═══ Information supplied
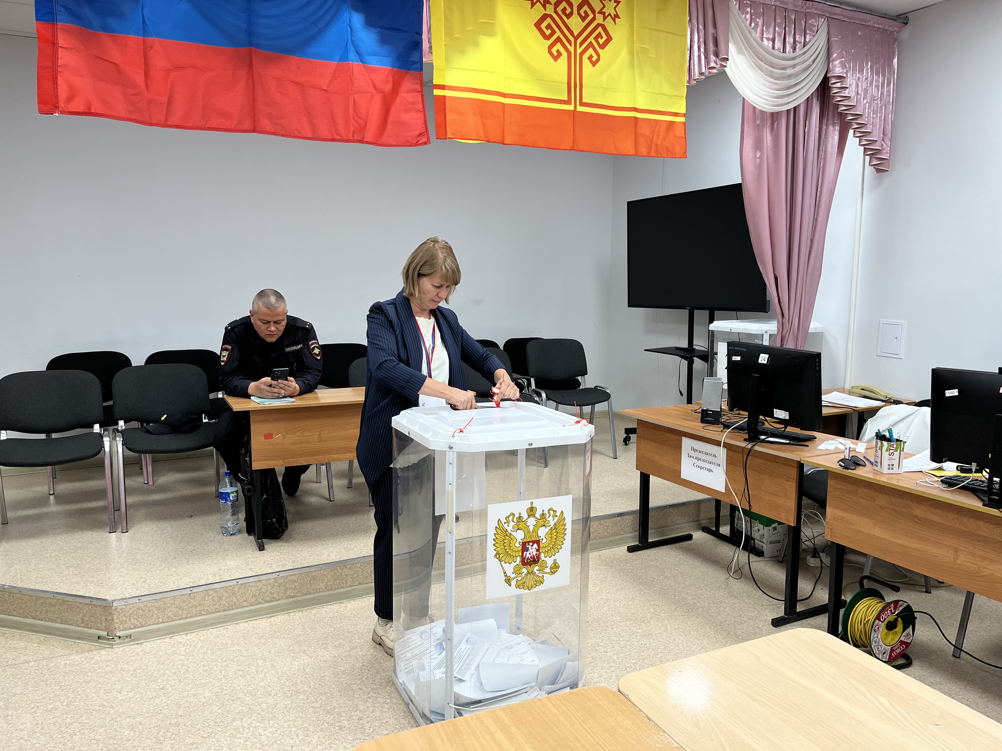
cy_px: 376
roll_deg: +0.9
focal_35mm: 26
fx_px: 753
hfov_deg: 67.3
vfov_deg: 53.1
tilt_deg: -7.3
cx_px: 501
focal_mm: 5.1
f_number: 1.6
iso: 80
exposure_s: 1/100
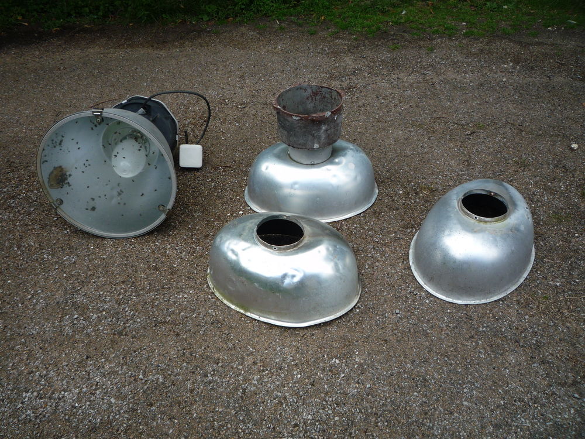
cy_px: 220
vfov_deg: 46.8
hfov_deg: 60.0
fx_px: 507
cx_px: 292
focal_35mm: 30
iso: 100
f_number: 4
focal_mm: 5.2
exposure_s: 1/250
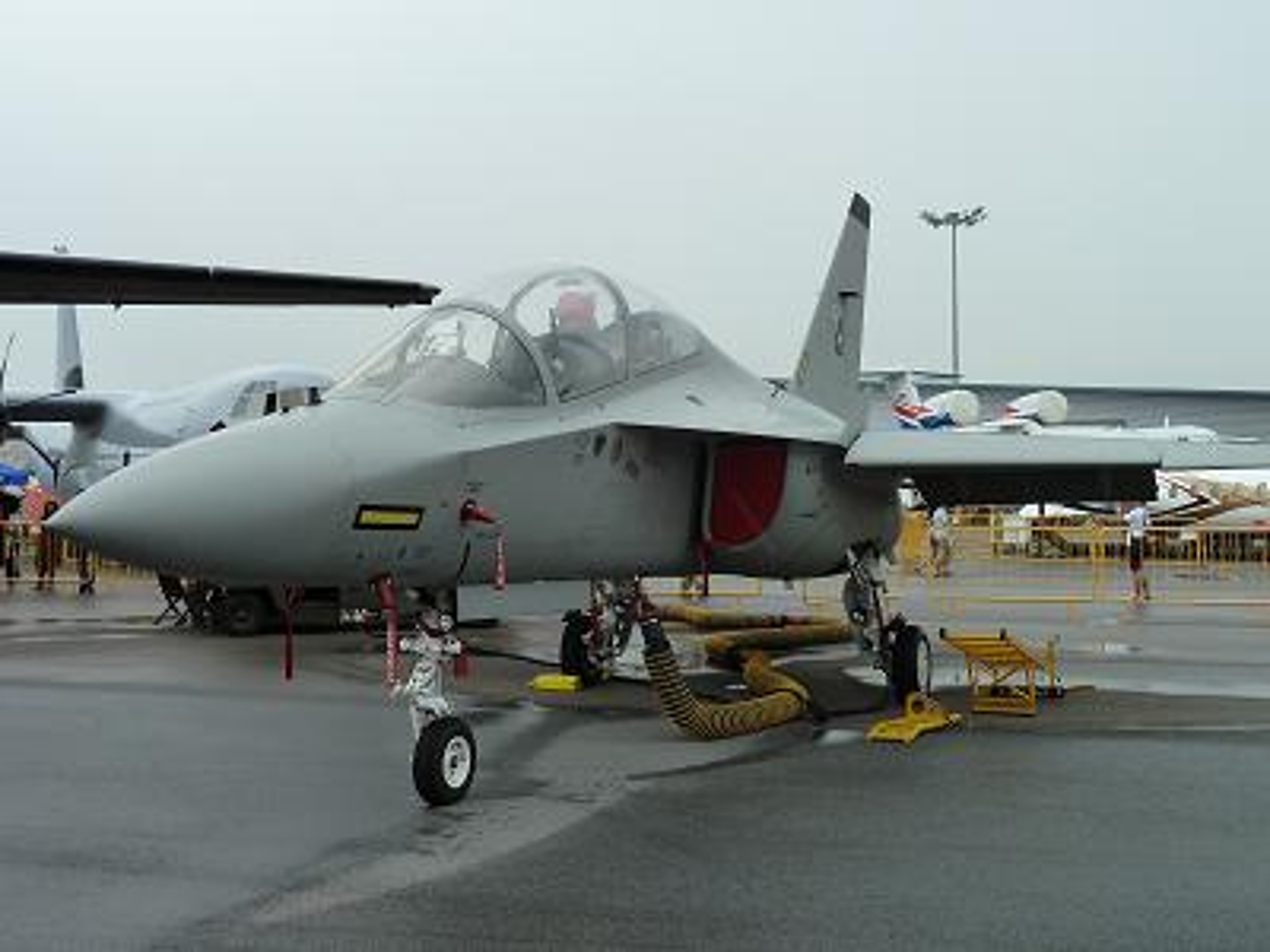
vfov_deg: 38.7
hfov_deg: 50.1
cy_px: 476
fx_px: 1357
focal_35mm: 37
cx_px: 635
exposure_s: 1/250
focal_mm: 6.1
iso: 125
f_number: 4
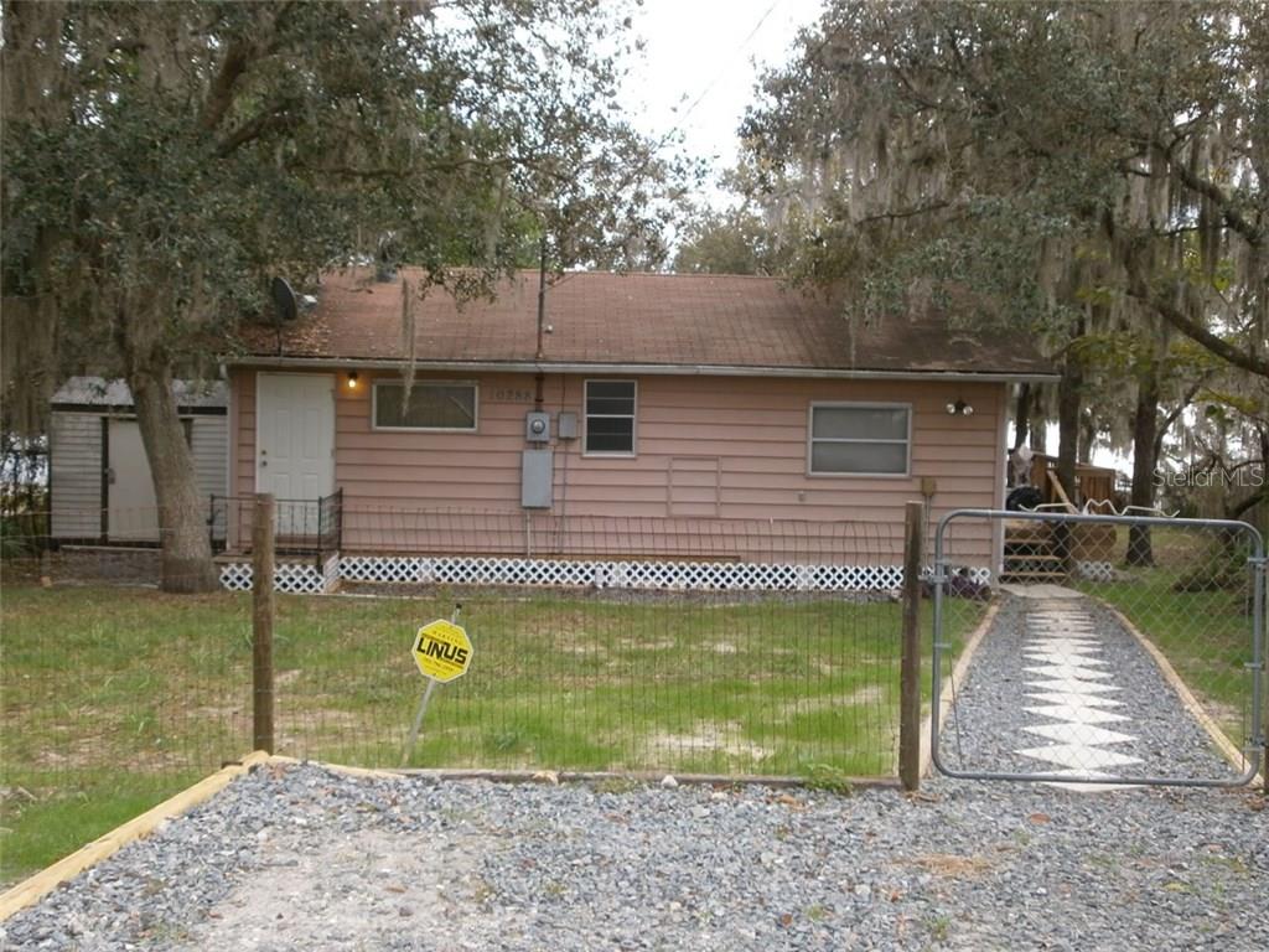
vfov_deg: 36.8
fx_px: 1430
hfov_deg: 47.9
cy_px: 476
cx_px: 634
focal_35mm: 39
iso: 100
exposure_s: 1/200
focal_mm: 6.9
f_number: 3.4
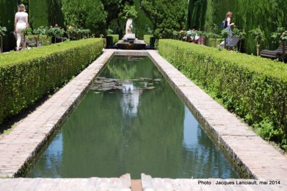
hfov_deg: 28.1
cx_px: 144
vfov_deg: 19.0
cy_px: 96
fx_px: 574
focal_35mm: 72
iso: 100
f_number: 7.1
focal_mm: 48
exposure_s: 1/200
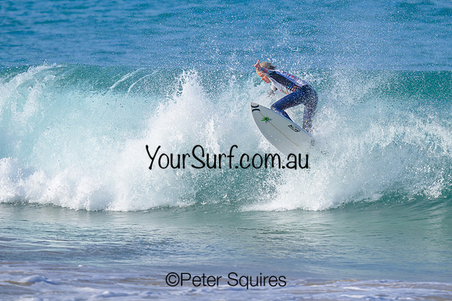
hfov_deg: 1.9
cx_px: 303
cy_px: 103
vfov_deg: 1.3
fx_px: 13794
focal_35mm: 1098
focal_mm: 800
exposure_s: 1/2000
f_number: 6.3
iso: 360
══════
• [Work to complete]: Please reproduce every entry above exactly, but leave out the pictures.

• [Result of the task]:
cy_px: 376
roll_deg: +0.9
focal_35mm: 26
fx_px: 753
hfov_deg: 67.3
vfov_deg: 53.1
tilt_deg: -7.3
cx_px: 501
focal_mm: 5.1
f_number: 1.6
iso: 80
exposure_s: 1/100
cy_px: 220
vfov_deg: 46.8
hfov_deg: 60.0
fx_px: 507
cx_px: 292
focal_35mm: 30
iso: 100
f_number: 4
focal_mm: 5.2
exposure_s: 1/250
vfov_deg: 38.7
hfov_deg: 50.1
cy_px: 476
fx_px: 1357
focal_35mm: 37
cx_px: 635
exposure_s: 1/250
focal_mm: 6.1
iso: 125
f_number: 4
vfov_deg: 36.8
fx_px: 1430
hfov_deg: 47.9
cy_px: 476
cx_px: 634
focal_35mm: 39
iso: 100
exposure_s: 1/200
focal_mm: 6.9
f_number: 3.4
hfov_deg: 28.1
cx_px: 144
vfov_deg: 19.0
cy_px: 96
fx_px: 574
focal_35mm: 72
iso: 100
f_number: 7.1
focal_mm: 48
exposure_s: 1/200
hfov_deg: 1.9
cx_px: 303
cy_px: 103
vfov_deg: 1.3
fx_px: 13794
focal_35mm: 1098
focal_mm: 800
exposure_s: 1/2000
f_number: 6.3
iso: 360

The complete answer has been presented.